Nepal has requested the US to increase investment in promoting trade between the two countries.
During a meeting held at the Commerce Ministry on Tuesday, Minister for Commerce Romi Gauchan Thakali asked US Ambassador to Nepal Alaina B Teplitz to increase investment in promoting bilateral trade as strengthening trade and business relations would be beneficial to both countries and their people.
He also called on the US side to extend investment, along with transfer of technology, in Nepal so as to increase the production and productivity of those products which have high export potential in the US market.
With the promulgation of the constitution by the Constituent Assembly last year, Nepal has embarked on the path of economic revolution, he said, adding: “Nepal requires support from its development partners, including the USA, to expedite its economic growth and prosperity.”
As new constitution adopts a liberal economic policy as the state’s main directive principle for economic advancement, Thakali called on US investors and entrepreneurs to capitalize Nepal’s conducive economic environment as ensured by the constitution.
Recalling some of the recently enacted acts and regulations, such as the Labour Act, the Industrial Enterprises Act, the Special Economic Zone Act, the Commerce Minister said the present government was very much determined to create an investment-friendly environment and protect the interest of investors under all circumstances.
He urged the US side to enhance its investment in the tourism, hydropower and agro-processing sectors which had ample potential for producers and exporters wishing to invest in those sectors. Thakali also urged the US ambassador to enhance US support to the government in implementing some of the key projects as envisioned in the recently-launched Nepal Trade Integration Strategy (NTIS) 2016 and the Nepal Trade Policy 2015.
Thakali also expressed hope that the US would continue its support to Nepal for its development and help Nepal achieve its goal of graduating from the LDCs status by 2022.
Recalling understandings made at the second TIFA Council meeting held in Washington, DC, in June, he extended an invitation to the US side to participate in the third TIFA Council meeting scheduled to take place in Kathmandu next year.

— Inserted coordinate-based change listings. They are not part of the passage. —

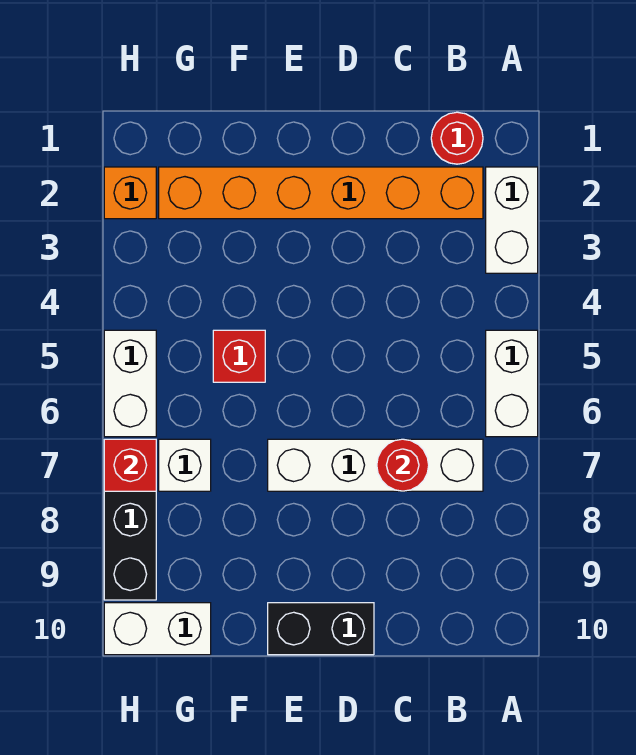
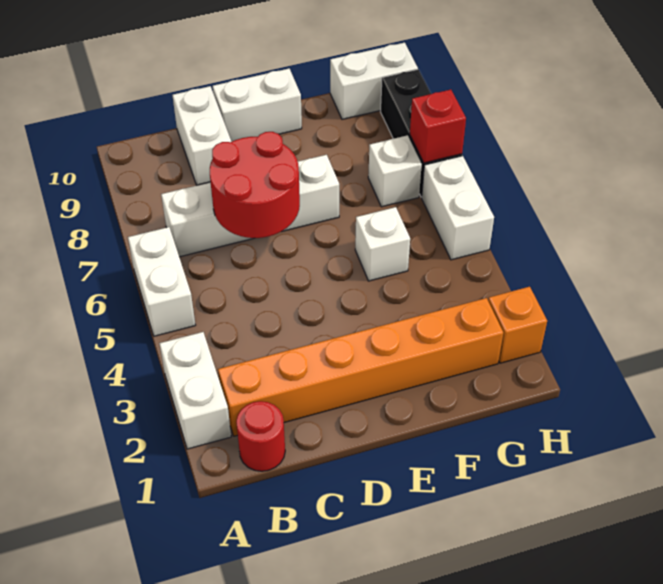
red round brick C7 level 2 -> red round brick C6:D7 level 2
none -> white brick C9:C10 level 1
black brick D10:E10 level 1 -> white brick D10:E10 level 1
red brick F5 level 1 -> white brick F5 level 1

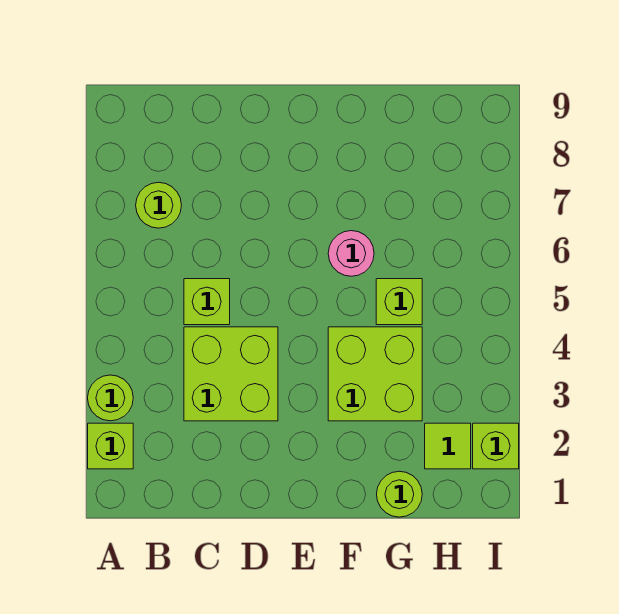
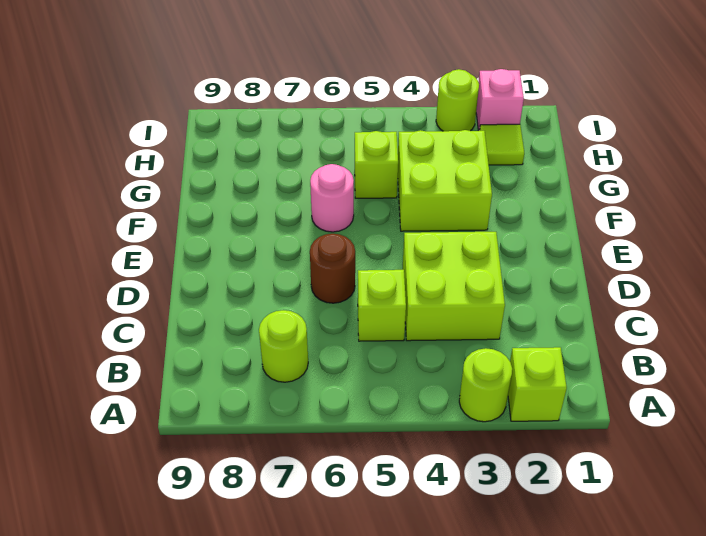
none -> brown round brick D6 level 1
lime round brick G1 level 1 -> lime round brick I3 level 1
lime brick I2 level 1 -> pink brick I2 level 1

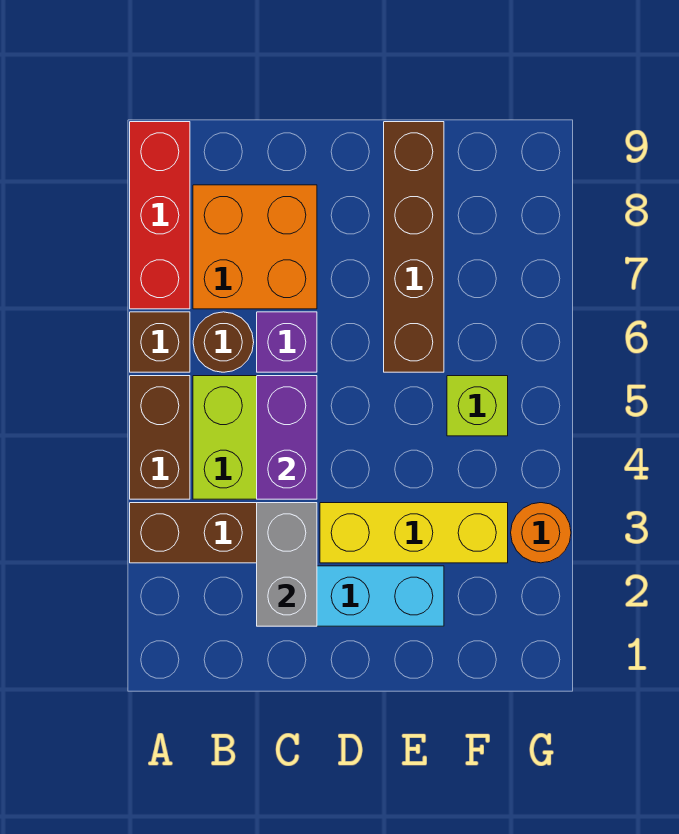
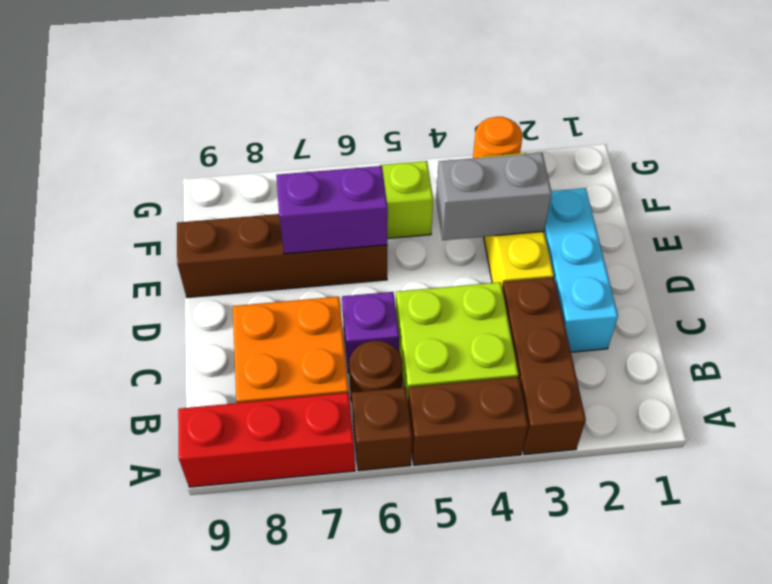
grey brick C2:C3 level 2 -> grey brick E3:E4 level 2
purple brick C4:C5 level 2 -> purple brick E6:E7 level 2

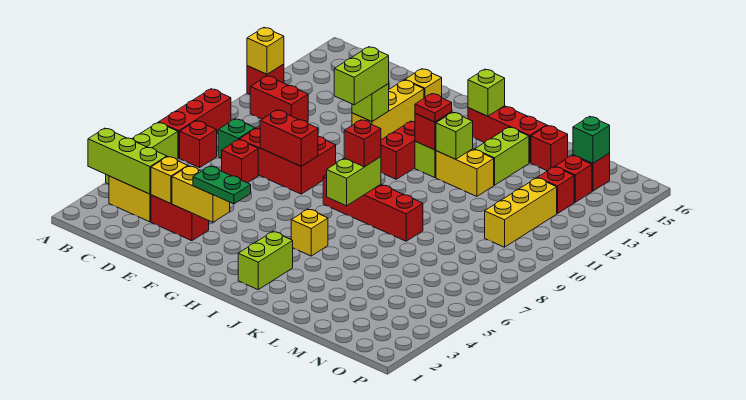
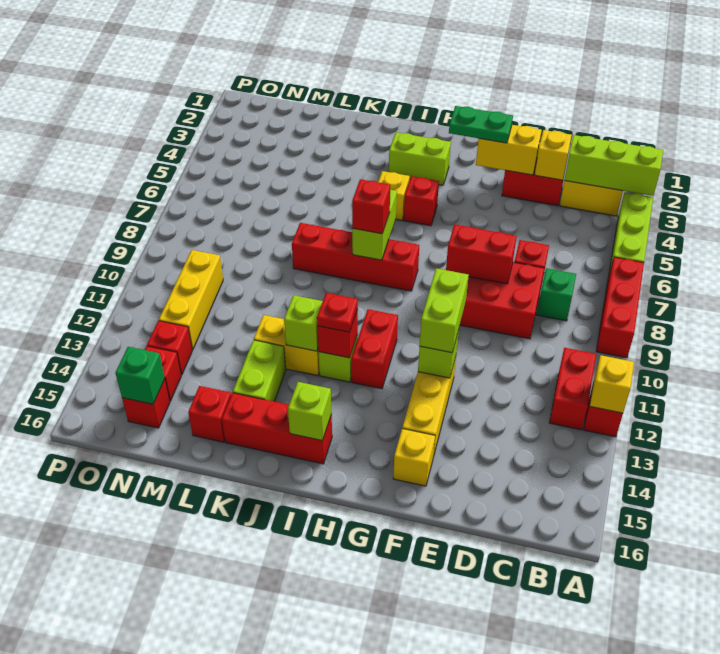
red brick B7 level 1 -> red brick H5 level 1
red brick B11:C11 level 1 -> red brick B11:B12 level 1
lime brick I2:I3 level 1 -> lime brick H3:I3 level 1

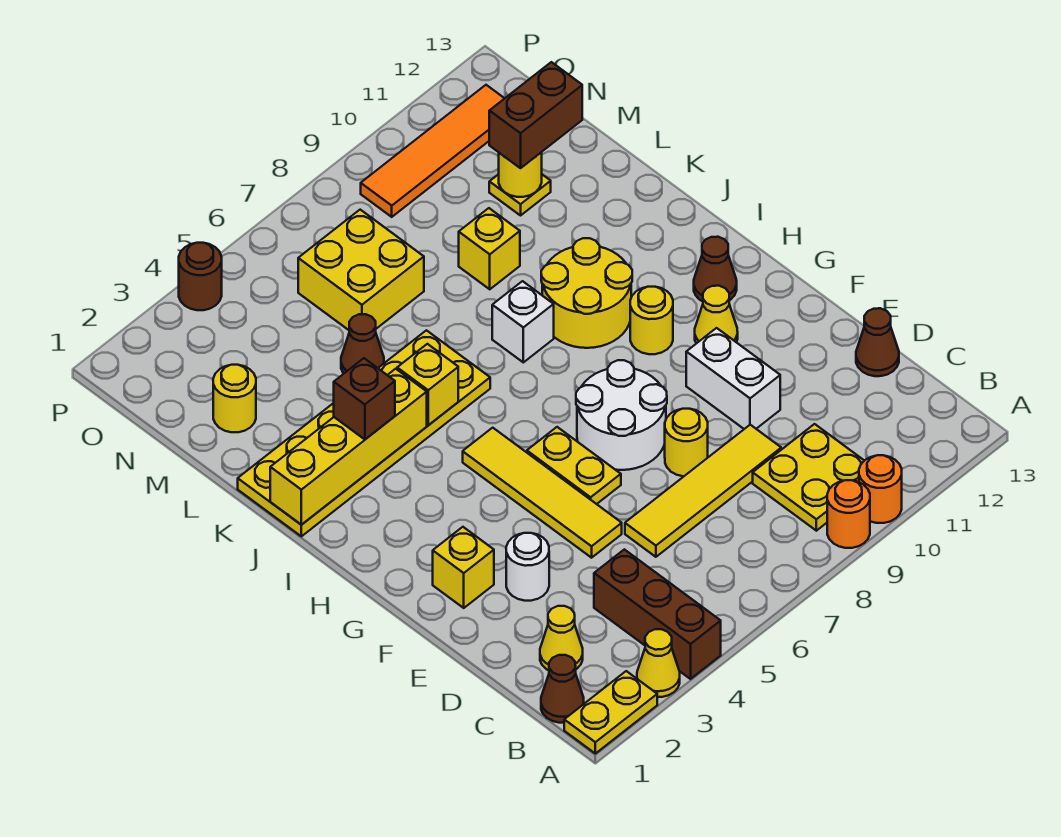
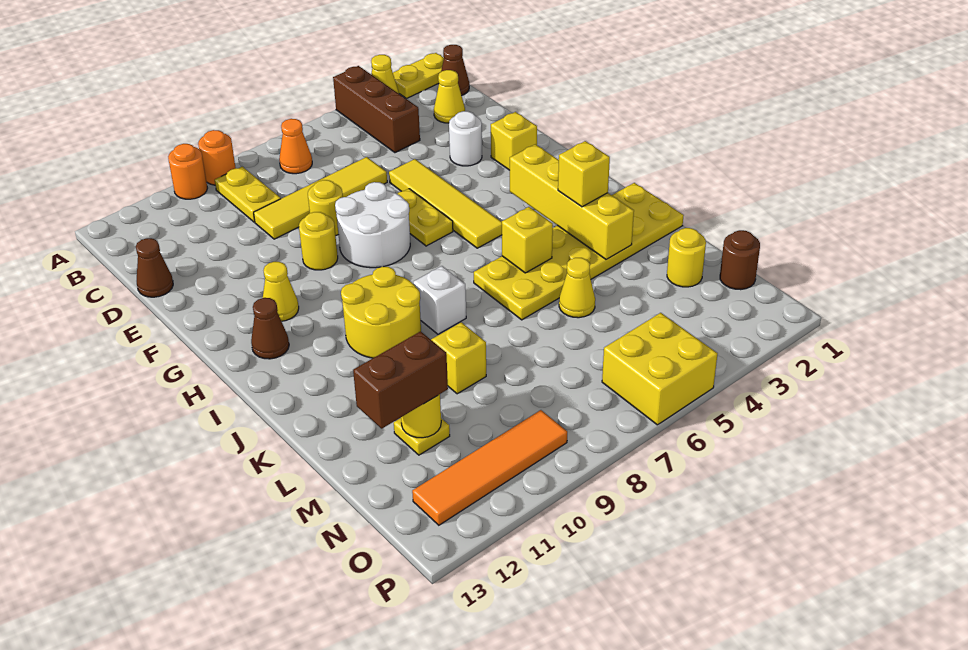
none -> orange cone B7 level 1
yellow plate B9:C10 level 1 -> yellow plate B9:C9 level 1
white brick E10:F10 level 1 -> none
yellow round brick H10 level 1 -> yellow round brick F9 level 1
yellow brick J1:J4 level 2 -> yellow brick H3:K3 level 2
brown brick J3 level 3 -> yellow brick J3 level 3
brown cone L5 level 1 -> yellow cone L5 level 1
yellow brick M6:N7 level 1 -> yellow brick O5:P6 level 1
brown round brick P4 level 1 -> brown round brick N1 level 1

Teplitz, on the occasion, expressed hope that bilateral trade and investment relations between the two nations would be further enhanced during her tenure. Mentioning that the US-Nepal friendship was based on trust, goodwill and mutual cooperation, Teplitz said the bond of mutual ties between the two countries had tremendously grown over the years.
Welcoming Thakali’s statement at the BIMSTEC Business Summit held in New Delhi on October 14, Teplitz also noted that the BIMSTEC process would be helpful for Nepal to enhance its connectivity and trade to other members of the region.
“The US stands ready to support Nepal in its development efforts,” she said. Calling TIFA a milestone document, Teplitz said she hoped it would bring tremendous opportunities for businessmen and entrepreneurs from both sides in the days to come.
The ambassador expressed some of her government’s concerns, including the establishing of a one-stop service — single window — for investors, clarity on area of investment to be made by foreign investors, and the possible amount of return that can be taken back by the investors, among others, to be well-reflected in the proposed legislation of Foreign Investment Act being prepared by Nepal.
She also assured Thakali that she would convey his message to American investors and entrepreneurs about increasing their investment in tourism, hydropower and agro-processing industries. She said her country’s interest in extending support in value chain in the agriculture and intellectual property, among others.
Commerce Secretary Naindra Prasad Upadhaya and other senior officials from the ministry, and Kevin C Price, the Economic and Commercial Officer at the US Embassy in Kathmandu, were present at the meeting.